HikeHills.com (HH) is an online specialty retailer that sells clothing and outdoor refreshment gear for trekking, go camping, boulevard biking, mountain biking, rock hiking, ice mountaineering, skiing, avalanche protection, snowboarding, fly fishing, kayaking, rafting, road and trace running, and many more. HHruns their entire online infrastructure on java based web applications running on AWS.
The HH is capturing click stream data and use custom-build recommendation engine to recommend products which eventually improve sales, understand customer preferences and already using AWS kinesis KPL to collect events and transaction logs and process the stream. HHIT team identified lot of performance issues with the Kinesis Stream and based on the metrics captured, identified hot and cold shards.
IT team wants to effectively remove the unused capacity.

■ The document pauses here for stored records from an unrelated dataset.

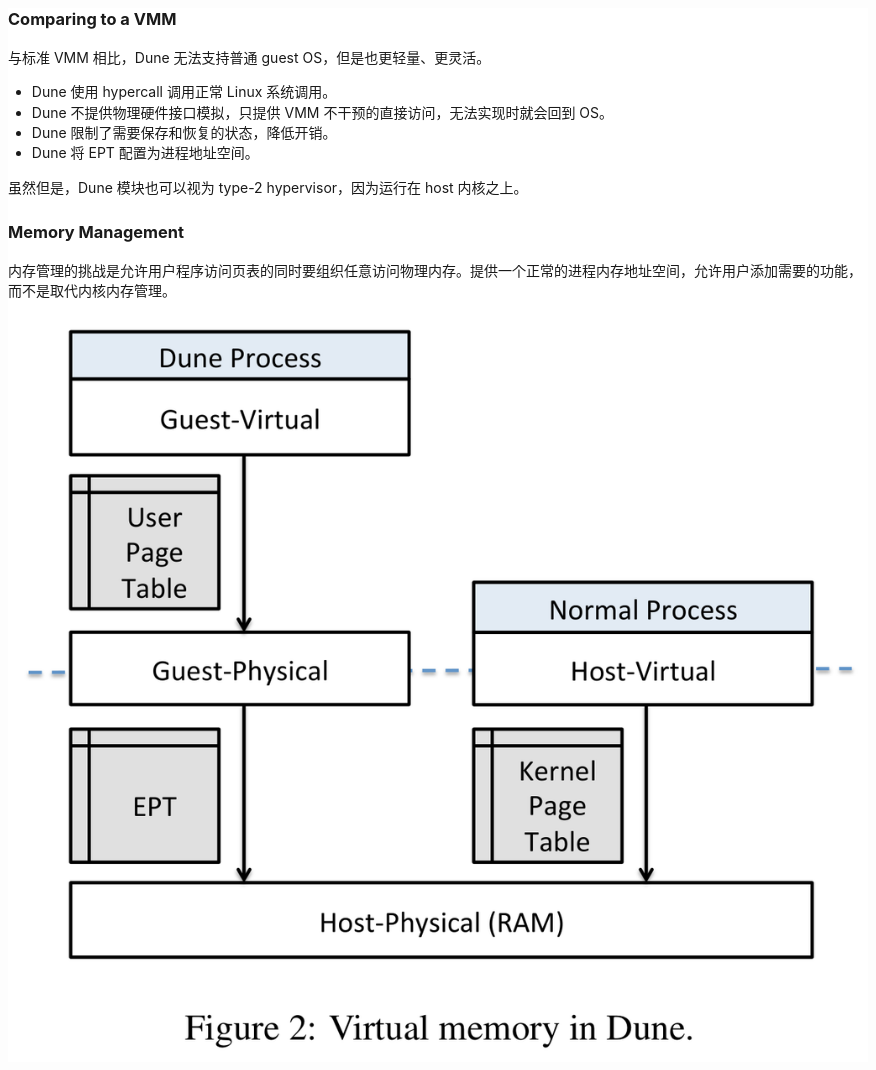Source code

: ### Comparing to a VMM

与标准 VMM 相比，Dune 无法支持普通 guest OS，但是也更轻量、更灵活。

- Dune 使用 hypercall 调用正常 Linux 系统调用。
- Dune 不提供物理硬件接口模拟，只提供 VMM 不干预的直接访问，无法实现时就会回到 OS。
- Dune 限制了需要保存和恢复的状态，降低开销。
- Dune 将 EPT 配置为进程地址空间。

虽然但是，Dune 模块也可以视为 type-2 hypervisor，因为运行在 host 内核之上。

### Memory Management

内存管理的挑战是允许用户程序访问页表的同时要组织任意访问物理内存。提供一个正常的进程内存地址空间，允许用户添加需要的功能，而不是取代内核内存管理。

![](images/dune.assets/image-20211220193238.png)
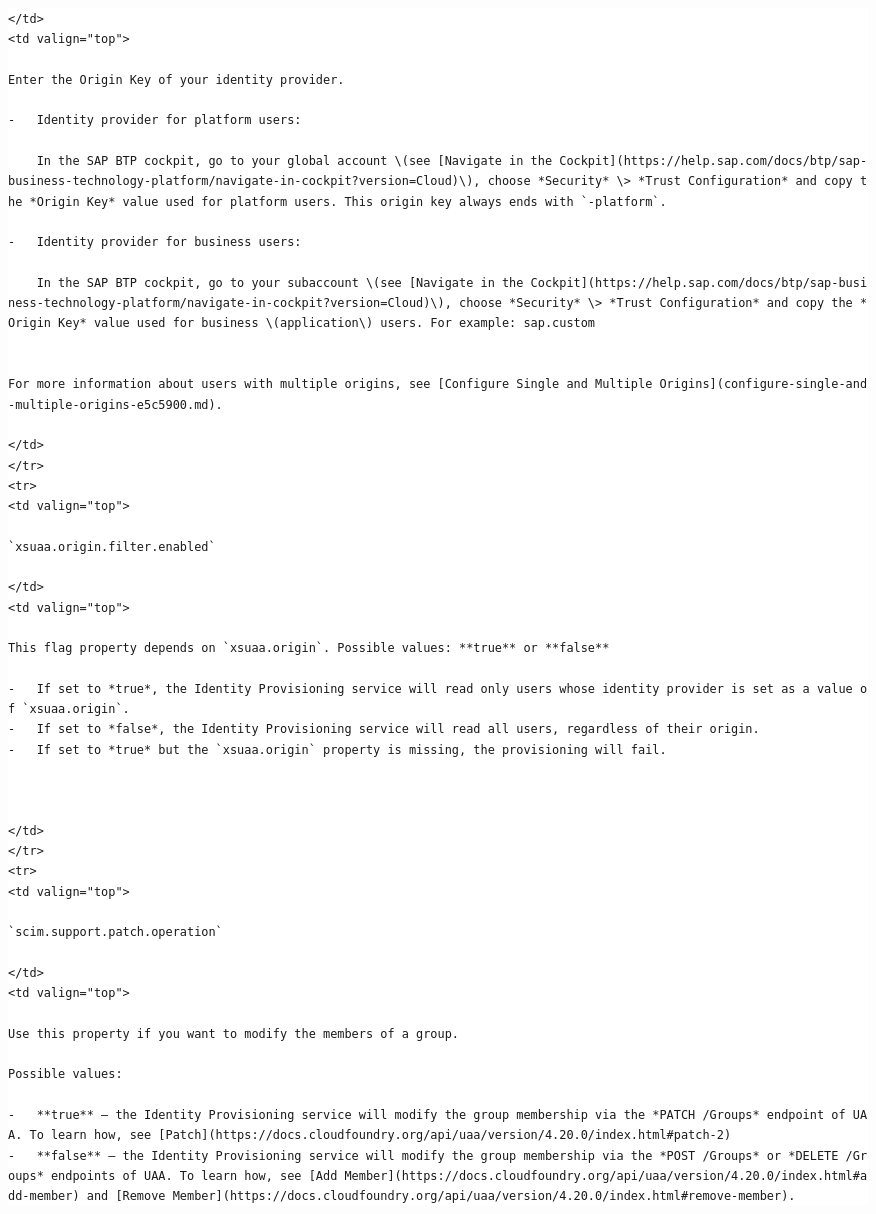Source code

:     </td>
    <td valign="top">
    
    Enter the Origin Key of your identity provider.

    -   Identity provider for platform users:

        In the SAP BTP cockpit, go to your global account \(see [Navigate in the Cockpit](https://help.sap.com/docs/btp/sap-business-technology-platform/navigate-in-cockpit?version=Cloud)\), choose *Security* \> *Trust Configuration* and copy the *Origin Key* value used for platform users. This origin key always ends with `-platform`.

    -   Identity provider for business users:

        In the SAP BTP cockpit, go to your subaccount \(see [Navigate in the Cockpit](https://help.sap.com/docs/btp/sap-business-technology-platform/navigate-in-cockpit?version=Cloud)\), choose *Security* \> *Trust Configuration* and copy the *Origin Key* value used for business \(application\) users. For example: sap.custom


    For more information about users with multiple origins, see [Configure Single and Multiple Origins](configure-single-and-multiple-origins-e5c5900.md).
    
    </td>
    </tr>
    <tr>
    <td valign="top">
    
    `xsuaa.origin.filter.enabled`
    
    </td>
    <td valign="top">
    
    This flag property depends on `xsuaa.origin`. Possible values: **true** or **false**

    -   If set to *true*, the Identity Provisioning service will read only users whose identity provider is set as a value of `xsuaa.origin`.
    -   If set to *false*, the Identity Provisioning service will read all users, regardless of their origin.
    -   If set to *true* but the `xsuaa.origin` property is missing, the provisioning will fail.


    
    </td>
    </tr>
    <tr>
    <td valign="top">
    
    `scim.support.patch.operation`
    
    </td>
    <td valign="top">
    
    Use this property if you want to modify the members of a group.

    Possible values:

    -   **true** – the Identity Provisioning service will modify the group membership via the *PATCH /Groups* endpoint of UAA. To learn how, see [Patch](https://docs.cloudfoundry.org/api/uaa/version/4.20.0/index.html#patch-2) 
    -   **false** – the Identity Provisioning service will modify the group membership via the *POST /Groups* or *DELETE /Groups* endpoints of UAA. To learn how, see [Add Member](https://docs.cloudfoundry.org/api/uaa/version/4.20.0/index.html#add-member) and [Remove Member](https://docs.cloudfoundry.org/api/uaa/version/4.20.0/index.html#remove-member).
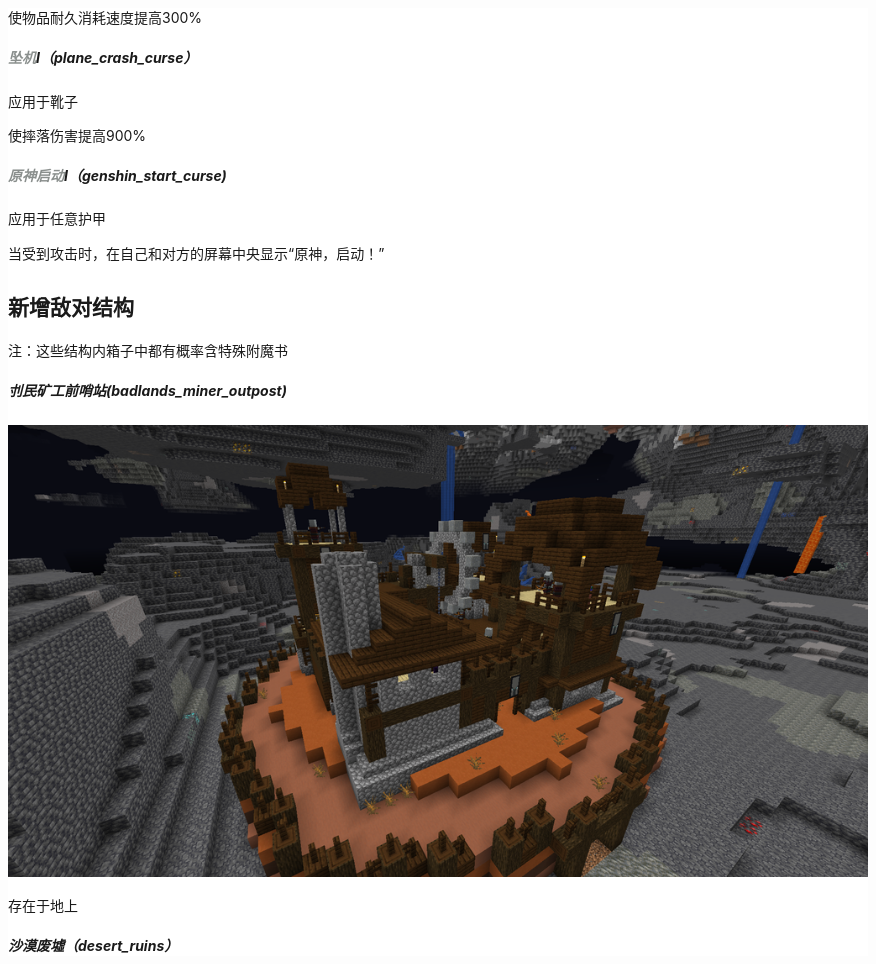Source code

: 使物品耐久消耗速度提高300%

##### <font style="color:#8A8F8D;">坠机</font>I（plane_crash_curse）
应用于靴子

使摔落伤害提高900%

##### <font style="color:#8A8F8D;">原神启动</font>I（genshin_start_curse)
应用于任意护甲

当受到攻击时，在自己和对方的屏幕中央显示“原神，启动！”



## 新增敌对结构
注：这些结构内箱子中都有概率含特殊附魔书

##### 刌民矿工前哨站(badlands_miner_outpost)
![1737732725094-e3712959-8247-4505-b93d-a292829049a9.png](./img/ZKyLv6Zl8UfeloGN/1737732725094-e3712959-8247-4505-b93d-a292829049a9-237132.png)

存在于地上



##### 沙漠废墟（desert_ruins）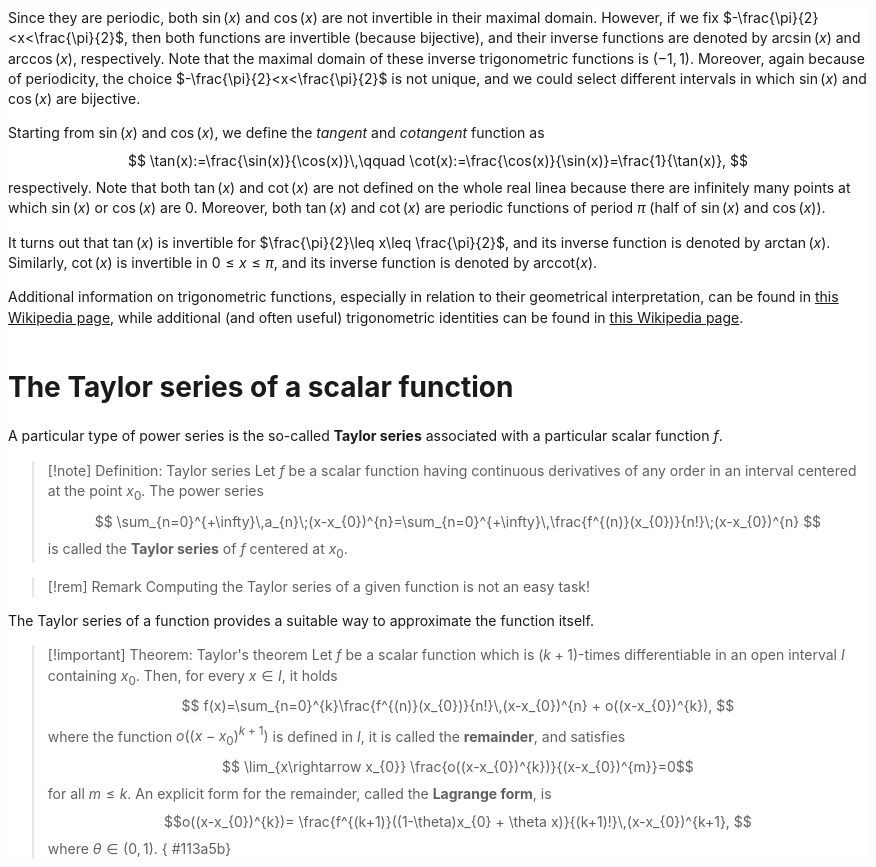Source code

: Since they are periodic, both $\sin(x)$ and $\cos(x)$ are not invertible in their maximal domain. However, if we fix $-\frac{\pi}{2}<x<\frac{\pi}{2}$, then both functions are invertible (because bijective), and their inverse functions are denoted by $\arcsin(x)$ and $\arccos(x)$, respectively. Note that the maximal domain of these inverse trigonometric functions is $(-1,1)$. Moreover, again because of periodicity, the choice $-\frac{\pi}{2}<x<\frac{\pi}{2}$ is not unique, and we could select different intervals in which $\sin(x)$ and $\cos(x)$ are bijective. 

Starting from $\sin(x)$ and $\cos(x)$, we define the *tangent* and *cotangent* function as
$$
\tan(x):=\frac{\sin(x)}{\cos(x)}\,\qquad \cot(x):=\frac{\cos(x)}{\sin(x)}=\frac{1}{\tan(x)},
$$
respectively. Note that both $\tan(x)$ and $\cot(x)$ are not defined on the whole real linea because there are infinitely many points at which $\sin(x)$ or $\cos(x)$ are $0$. Moreover, both $\tan(x)$ and $\cot(x)$ are periodic functions of period $\pi$ (half of $\sin(x)$ and $\cos(x)$).

It turns out that $\tan(x)$ is invertible for $\frac{\pi}{2}\leq x\leq \frac{\pi}{2}$, and its inverse function is denoted by $\arctan(x)$. Similarly, $\cot(x)$ is invertible in $0\leq x\leq \pi$, and its inverse function is denoted by $\mathrm{arccot}(x)$.

Additional information on trigonometric functions, especially in relation to their geometrical interpretation, can be found in [this Wikipedia page](https://en.wikipedia.org/wiki/Trigonometric_functions), while additional (and often useful) trigonometric identities can be found in [this Wikipedia page](https://en.wikipedia.org/wiki/List_of_trigonometric_identities).

# The Taylor series of a scalar function

A particular type of power series is the so-called **Taylor series** associated with a particular scalar function $f$.

>[!note] Definition: Taylor series 
>Let $f$ be a scalar function having continuous derivatives of any order in an interval centered at the point $x_{0}$. The power series
>$$
>\sum_{n=0}^{+\infty}\,a_{n}\;(x-x_{0})^{n}=\sum_{n=0}^{+\infty}\,\frac{f^{(n)}(x_{0})}{n!}\;(x-x_{0})^{n} 
>$$ 
>is called the **Taylor series** of $f$ centered at $x_{0}$.

>[!rem] Remark
>Computing the Taylor series of a given function is not an easy task! 

The Taylor series of a function provides a suitable way to approximate the function itself.

>[!important] Theorem: Taylor's theorem
>Let $f$ be a scalar function which is $(k+1)$-times differentiable in an open interval $I$ containing $x_{0}$. Then, for every $x\in I$, it holds
>$$
>f(x)=\sum_{n=0}^{k}\frac{f^{(n)}(x_{0})}{n!}\,(x-x_{0})^{n} + o((x-x_{0})^{k}),
>$$
>where the function $o((x-x_{0})^{k+1})$ is defined in $I$, it is called the **remainder**, and satisfies
>$$ \lim_{x\rightarrow x_{0}} \frac{o((x-x_{0})^{k})}{(x-x_{0})^{m}}=0$$
>for all $m\leq k$.
>An explicit form for the remainder, called the **Lagrange form**, is
>$$o((x-x_{0})^{k})= \frac{f^{(k+1)}((1-\theta)x_{0} + \theta x)}{(k+1)!}\,(x-x_{0})^{k+1}, $$
>where $\theta \in (0,1)$.
{ #113a5b}
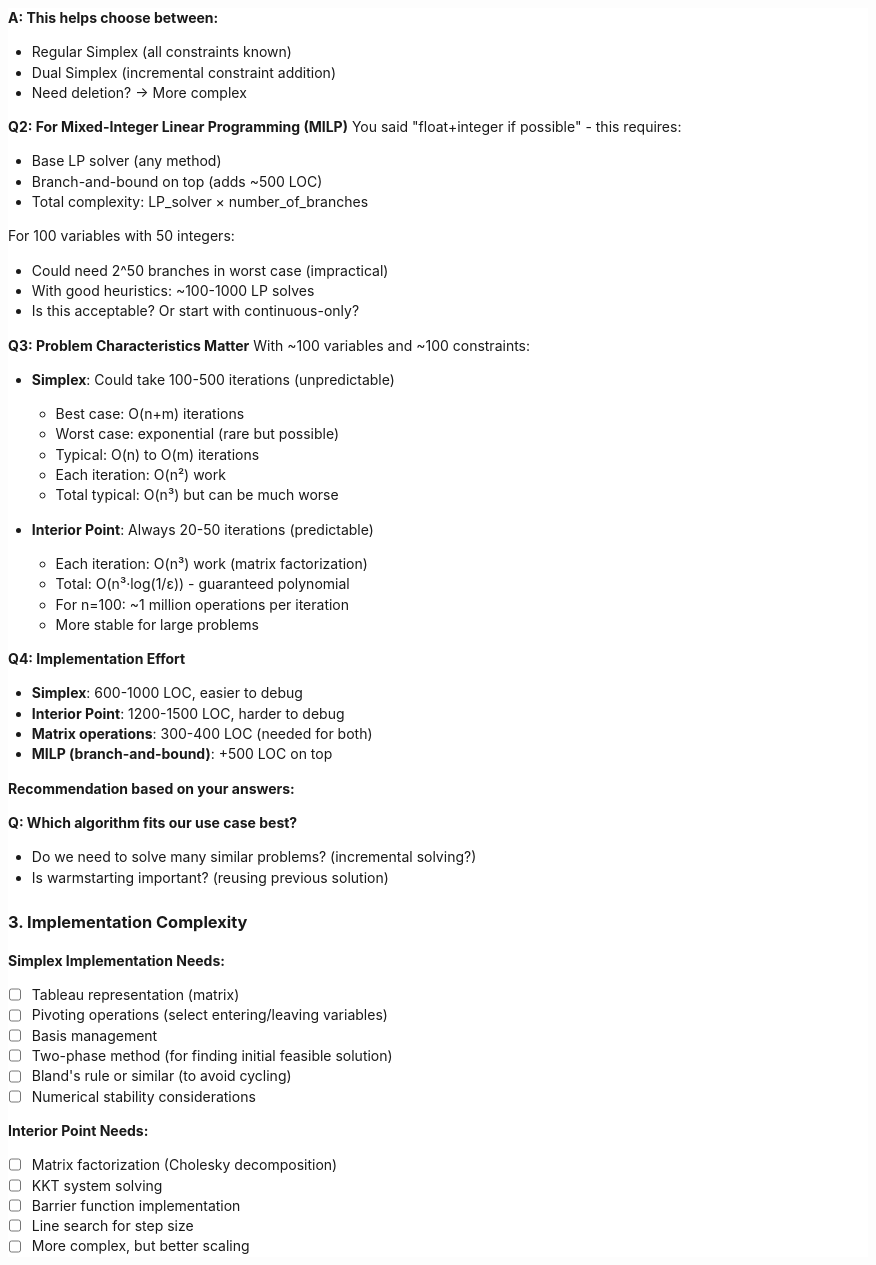 **A: This helps choose between:**
- Regular Simplex (all constraints known)
- Dual Simplex (incremental constraint addition)
- Need deletion? → More complex

**Q2: For Mixed-Integer Linear Programming (MILP)**
You said "float+integer if possible" - this requires:
- Base LP solver (any method)
- Branch-and-bound on top (adds ~500 LOC)
- Total complexity: LP_solver × number_of_branches

For 100 variables with 50 integers:
- Could need 2^50 branches in worst case (impractical)
- With good heuristics: ~100-1000 LP solves
- Is this acceptable? Or start with continuous-only?

**Q3: Problem Characteristics Matter**
With ~100 variables and ~100 constraints:
- **Simplex**: Could take 100-500 iterations (unpredictable)
  - Best case: O(n+m) iterations
  - Worst case: exponential (rare but possible)
  - Typical: O(n) to O(m) iterations
  - Each iteration: O(n²) work
  - Total typical: O(n³) but can be much worse

- **Interior Point**: Always 20-50 iterations (predictable)
  - Each iteration: O(n³) work (matrix factorization)
  - Total: O(n³·log(1/ε)) - guaranteed polynomial
  - For n=100: ~1 million operations per iteration
  - More stable for large problems

**Q4: Implementation Effort**
- **Simplex**: 600-1000 LOC, easier to debug
- **Interior Point**: 1200-1500 LOC, harder to debug
- **Matrix operations**: 300-400 LOC (needed for both)
- **MILP (branch-and-bound)**: +500 LOC on top

**Recommendation based on your answers:**

**Q: Which algorithm fits our use case best?**
- Do we need to solve many similar problems? (incremental solving?)
- Is warmstarting important? (reusing previous solution)

### 3. Implementation Complexity

**Simplex Implementation Needs:**
- [ ] Tableau representation (matrix)
- [ ] Pivoting operations (select entering/leaving variables)
- [ ] Basis management
- [ ] Two-phase method (for finding initial feasible solution)
- [ ] Bland's rule or similar (to avoid cycling)
- [ ] Numerical stability considerations

**Interior Point Needs:**
- [ ] Matrix factorization (Cholesky decomposition)
- [ ] KKT system solving
- [ ] Barrier function implementation
- [ ] Line search for step size
- [ ] More complex, but better scaling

There are 3 shards SHARD 1 with a hash key range of 276...381, SHARD 2 with a hash key range of 382...454 and SHARD 3 with a hash key range of 455...510. Shard 1 and Shard 3 are cold shards while Shard 2 is a hot shard.
What re-sharding strategy needs to be applied and how can it be applied?
Click on the arrows to vote for the correct answer
A. B. C. D.Answer: D.
Merge unused SHARDS into 1
SHARD Adjacency is applicable only for neighbor shards which implies if the union of the hash key ranges for the two shards forms a contiguous set with no gaps
https://docs.aws.amazon.com/streams/latest/dev/kinesis-using-sdk-java-resharding-merge.htmlNote: Reducing shards can never improve performance.
for the current scenario when performance is degrading, multiple strategies are there.
actually in real time, when data load is happening and you start getting cold shards, need to evaluate the workload and redesign or adapt to Redshift strategies that are proposed.
definitely reducing shards spoils the partitioning.
The correct answer is C. MERGE SHARD 1, SHARD2 and SHARD3 into 1 and split shards into 2 shards, SHARD123A with hash keys 276…420, SHARD123B as 425....510.
Explanation:
Kinesis is a managed service provided by AWS that makes it easy to collect, process, and analyze real-time streaming data such as website clickstream data. Kinesis works on a sharded model, which means that the data is partitioned across multiple shards, and each shard has a certain capacity limit. In this case, HikeHills.com is using Kinesis to capture clickstream data and to process events and transaction logs. The IT team has identified performance issues with the Kinesis stream and has identified hot and cold shards based on the metrics captured. Hot shards are those that are heavily utilized, while cold shards are those that are underutilized.
To effectively remove the unused capacity, the IT team needs to apply a re-sharding strategy. The objective of the re-sharding strategy is to redistribute the data across the shards in a way that optimizes the capacity utilization of the Kinesis stream. There are several re-sharding strategies available, but the most appropriate one in this case is to merge the cold shards and split them into two new shards.
Here's how the re-sharding strategy would work:
Merge Shard 1, Shard 2, and Shard 3 into a single shard, let's call it SHARD123. This would reduce the number of shards and make it easier to manage the stream.
Split SHARD123 into two new shards, SHARD123A and SHARD123B. The split should be based on the hash key range of the original shards. SHARD123A should have the hash key range of 276...420, and SHARD123B should have the hash key range of 425...510.
By merging the cold shards and splitting them into two new shards, the IT team can effectively remove the unused capacity and optimize the capacity utilization of the Kinesis stream. This re-sharding strategy would also make it easier to manage the stream and improve performance.